More pressure. More compliance. More labeling. The system treats opt-out as a containment breach rather than a performance signal, because enrollment and funding are coupled together. The institution has no incentive to register failure. It has strong incentives to frame failure as the students’.
So why does this cycle finally have a credible exit?
Because AI breaks the monopoly on instruction.
For most of modern history, if you wanted a coherent explanation, feedback loops, sequenced practice, and the ability to revisit a concept from a different angle without embarrassment, you needed the institution or you needed money. Those are the same thing for most families. AI makes those pieces abundant. It makes it cheaper to learn in a different order. It makes it cheaper to revisit a concept from five angles without being punished for needing a sixth. It reduces the penalty for variance in a way that nothing else in the past century has.
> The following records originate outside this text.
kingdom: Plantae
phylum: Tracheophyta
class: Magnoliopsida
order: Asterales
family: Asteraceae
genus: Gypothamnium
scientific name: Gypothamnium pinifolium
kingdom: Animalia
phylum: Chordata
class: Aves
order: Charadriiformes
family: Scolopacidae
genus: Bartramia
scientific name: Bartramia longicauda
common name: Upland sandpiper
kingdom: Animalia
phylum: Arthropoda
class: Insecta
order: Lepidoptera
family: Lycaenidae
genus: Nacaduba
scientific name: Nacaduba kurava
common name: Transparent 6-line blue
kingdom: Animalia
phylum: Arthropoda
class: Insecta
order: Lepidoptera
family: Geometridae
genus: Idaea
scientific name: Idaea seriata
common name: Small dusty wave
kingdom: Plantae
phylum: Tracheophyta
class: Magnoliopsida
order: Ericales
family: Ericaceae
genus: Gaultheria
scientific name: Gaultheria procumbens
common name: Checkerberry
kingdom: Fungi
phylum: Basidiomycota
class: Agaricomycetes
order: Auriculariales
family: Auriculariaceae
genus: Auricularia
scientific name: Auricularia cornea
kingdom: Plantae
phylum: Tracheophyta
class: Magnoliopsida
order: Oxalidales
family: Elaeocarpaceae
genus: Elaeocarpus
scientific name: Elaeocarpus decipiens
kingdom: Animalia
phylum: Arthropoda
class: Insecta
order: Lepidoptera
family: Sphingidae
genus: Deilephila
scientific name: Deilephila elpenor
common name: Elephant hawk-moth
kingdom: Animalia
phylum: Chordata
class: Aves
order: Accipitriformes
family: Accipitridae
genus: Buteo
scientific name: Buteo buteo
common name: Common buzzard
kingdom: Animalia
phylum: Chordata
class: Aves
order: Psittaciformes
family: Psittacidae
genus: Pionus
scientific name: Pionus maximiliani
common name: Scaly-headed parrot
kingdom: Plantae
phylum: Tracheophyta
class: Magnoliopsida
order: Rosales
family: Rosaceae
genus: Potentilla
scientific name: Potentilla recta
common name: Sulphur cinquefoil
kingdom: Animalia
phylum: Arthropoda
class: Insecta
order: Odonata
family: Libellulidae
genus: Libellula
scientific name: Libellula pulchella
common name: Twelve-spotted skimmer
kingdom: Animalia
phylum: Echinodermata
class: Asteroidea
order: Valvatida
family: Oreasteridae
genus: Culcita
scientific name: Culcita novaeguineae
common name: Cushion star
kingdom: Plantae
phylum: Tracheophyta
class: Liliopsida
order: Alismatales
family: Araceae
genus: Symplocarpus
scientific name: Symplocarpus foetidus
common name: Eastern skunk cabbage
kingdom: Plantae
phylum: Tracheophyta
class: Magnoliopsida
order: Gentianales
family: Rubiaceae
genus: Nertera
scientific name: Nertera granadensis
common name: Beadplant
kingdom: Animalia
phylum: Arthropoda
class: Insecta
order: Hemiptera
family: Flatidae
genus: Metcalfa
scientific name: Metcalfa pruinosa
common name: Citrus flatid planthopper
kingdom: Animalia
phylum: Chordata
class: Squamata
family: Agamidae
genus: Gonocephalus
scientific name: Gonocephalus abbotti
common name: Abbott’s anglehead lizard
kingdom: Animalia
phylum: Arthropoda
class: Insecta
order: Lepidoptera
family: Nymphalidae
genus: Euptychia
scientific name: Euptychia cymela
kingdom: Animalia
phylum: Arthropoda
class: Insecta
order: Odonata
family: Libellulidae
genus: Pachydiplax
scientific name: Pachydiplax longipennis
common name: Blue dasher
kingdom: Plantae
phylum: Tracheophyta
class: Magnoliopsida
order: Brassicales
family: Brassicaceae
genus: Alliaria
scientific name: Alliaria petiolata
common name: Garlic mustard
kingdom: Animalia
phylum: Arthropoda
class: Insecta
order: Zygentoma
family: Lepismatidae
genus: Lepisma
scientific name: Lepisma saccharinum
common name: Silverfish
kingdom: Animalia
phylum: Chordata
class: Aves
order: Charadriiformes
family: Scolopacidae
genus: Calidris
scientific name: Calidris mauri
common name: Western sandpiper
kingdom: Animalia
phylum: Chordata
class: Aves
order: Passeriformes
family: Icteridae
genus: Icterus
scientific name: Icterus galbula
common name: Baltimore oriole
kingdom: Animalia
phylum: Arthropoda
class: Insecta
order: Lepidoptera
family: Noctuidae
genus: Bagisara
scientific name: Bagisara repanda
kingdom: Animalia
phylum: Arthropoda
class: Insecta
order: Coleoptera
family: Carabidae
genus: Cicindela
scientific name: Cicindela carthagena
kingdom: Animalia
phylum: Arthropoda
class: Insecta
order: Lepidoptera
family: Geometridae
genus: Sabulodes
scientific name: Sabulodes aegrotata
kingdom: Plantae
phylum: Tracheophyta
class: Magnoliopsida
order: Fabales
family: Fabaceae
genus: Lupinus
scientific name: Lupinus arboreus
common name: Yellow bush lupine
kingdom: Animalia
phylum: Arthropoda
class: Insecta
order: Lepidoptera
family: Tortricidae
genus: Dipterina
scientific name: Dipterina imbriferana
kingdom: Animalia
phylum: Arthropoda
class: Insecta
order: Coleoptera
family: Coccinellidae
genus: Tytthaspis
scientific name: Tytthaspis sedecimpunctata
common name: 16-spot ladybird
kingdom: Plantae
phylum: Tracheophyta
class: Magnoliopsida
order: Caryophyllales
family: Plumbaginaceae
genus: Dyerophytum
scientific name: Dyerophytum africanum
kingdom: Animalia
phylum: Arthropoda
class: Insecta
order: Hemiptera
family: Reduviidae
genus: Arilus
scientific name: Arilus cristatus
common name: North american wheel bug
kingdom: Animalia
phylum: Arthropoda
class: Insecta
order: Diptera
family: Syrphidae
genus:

This is why models like Alpha School are worth watching, whatever you think of their specific implementation. They are proof that you can architect learning around mastery and coaching rather than batching and seat time. They are not just a new school brand. They are evidence that instruction is no longer scarce, and that the existing system’s grip on the delivery layer is loosening.
The tradeoff is real and worth being honest about. The devil you know versus the one you do not.
The existing system’s harms are normalized, which means they are mostly invisible. The new world introduces different risks. Dependency on opaque tools, misinformation at scale, AI-driven learning environments that are even more coercive than human ones because they optimize metrics nobody agreed to, and a widening gap between families who can navigate the options and those who cannot.
The credential layer will be the next fight. Institutions that lose control of instruction will shift to defending legitimacy. Seat time requirements, accreditation barriers, and the bureaucratic right to define what counts for the purposes of the next gate. If instruction becomes abundant, the last monopoly is not learning. It is recognition.
But the direction of travel is hard to reverse. Bureaucracy protects the status quo long past the point where the quo has lost its status. AI accelerates the expiration date. The more schooling responds to exits with escalation rather than adaptation, the more it will be outcompeted by systems that treat variance as signal rather than a defect.
I keep coming back to the medicine analogy, but with a sharper edge. In medicine, adverse events are data. In schooling, adverse events become discipline referrals and bad grades. One system updates on failure. The other system records the failure as the student.
AI is not a magic cure. But it is the first credible exit from a century-old loop. A factory that mistakes difference for defect, and calls the casualties the cost of scale.